▸ **EXERCISE GOAL**
With pictures removed, print the listing exactly.

==== RAW DATA ====

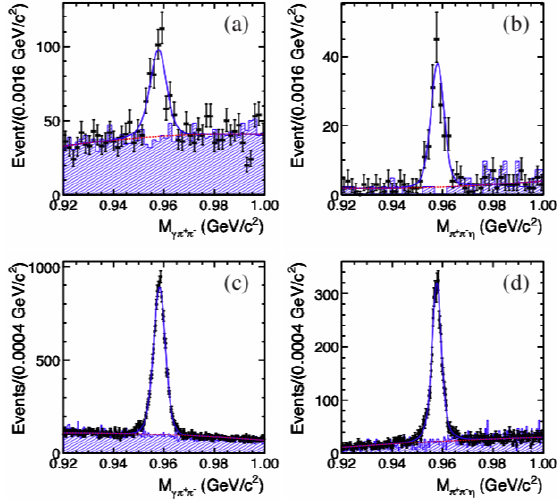
Figure 3. Invariant mass spectra of the η (cid:48) candidates in ψ (2 S ) → p ¯ p η (cid:48) with η (cid:48) → γπ + π − (a), ψ (2 S ) → p ¯ p η (cid:48) with η (cid:48) → ηπ + π − (b), J /ψ → p ¯ p η (cid:48) with η (cid:48) → γπ + π − (c), and J /ψ → p ¯ p η (cid:48) with η (cid:48) → ηπ + π − (d). The dots with error bars are data, the shaded histograms are the backgrounds from inclusive MC samples, the blue solid curves are the fit results, and the red dashed curves are the backgrounds from fit.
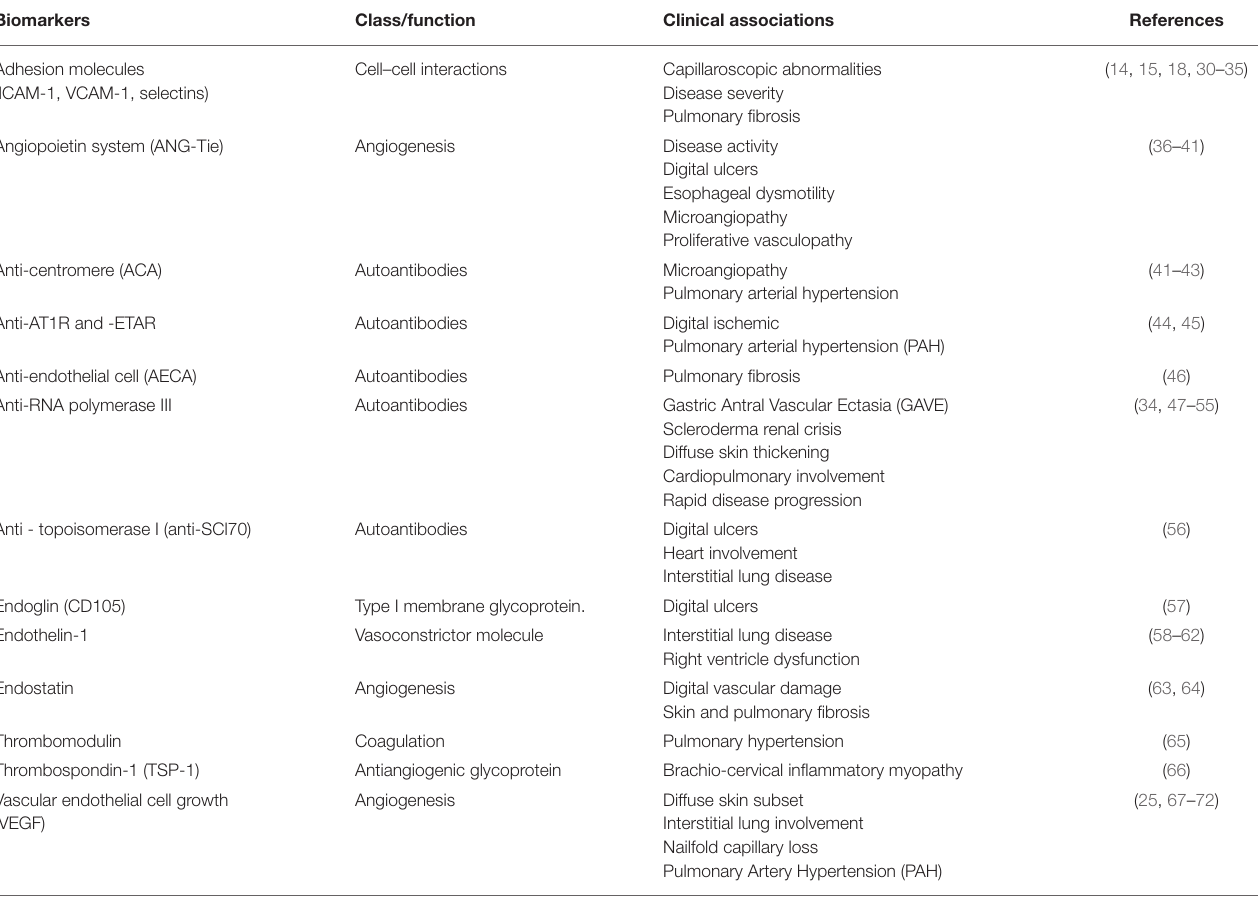
TABLE 1 | Biomarkers associated with endothelial activation or vascular damage in SSc and clinical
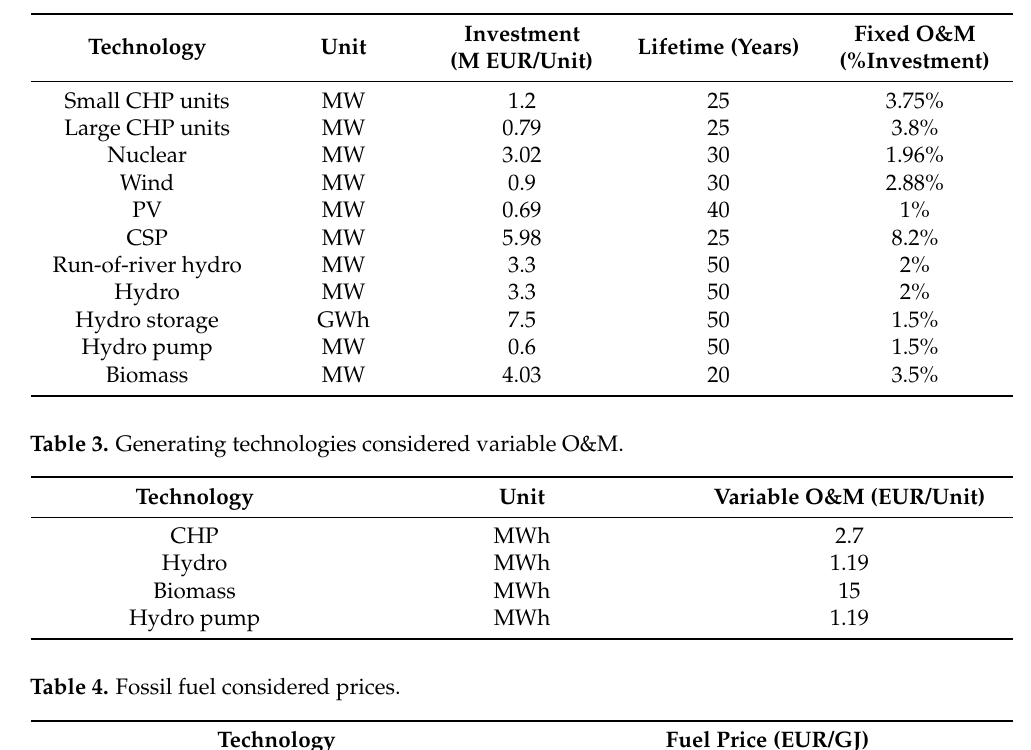
Table 2. Generating technologies considered investment, lifetime, and fixed O&M.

====

▸ **EXPECTED OUTPUT**
Figure 3. Invariant mass spectra of the η (cid:48) candidates in ψ (2 S ) → p ¯ p η (cid:48) with η (cid:48) → γπ + π − (a), ψ (2 S ) → p ¯ p η (cid:48) with η (cid:48) → ηπ + π − (b), J /ψ → p ¯ p η (cid:48) with η (cid:48) → γπ + π − (c), and J /ψ → p ¯ p η (cid:48) with η (cid:48) → ηπ + π − (d). The dots with error bars are data, the shaded histograms are the backgrounds from inclusive MC samples, the blue solid curves are the fit results, and the red dashed curves are the backgrounds from fit.
TABLE 1 | Biomarkers associated with endothelial activation or vascular damage in SSc and clinical
Table 2. Generating technologies considered investment, lifetime, and fixed O&M.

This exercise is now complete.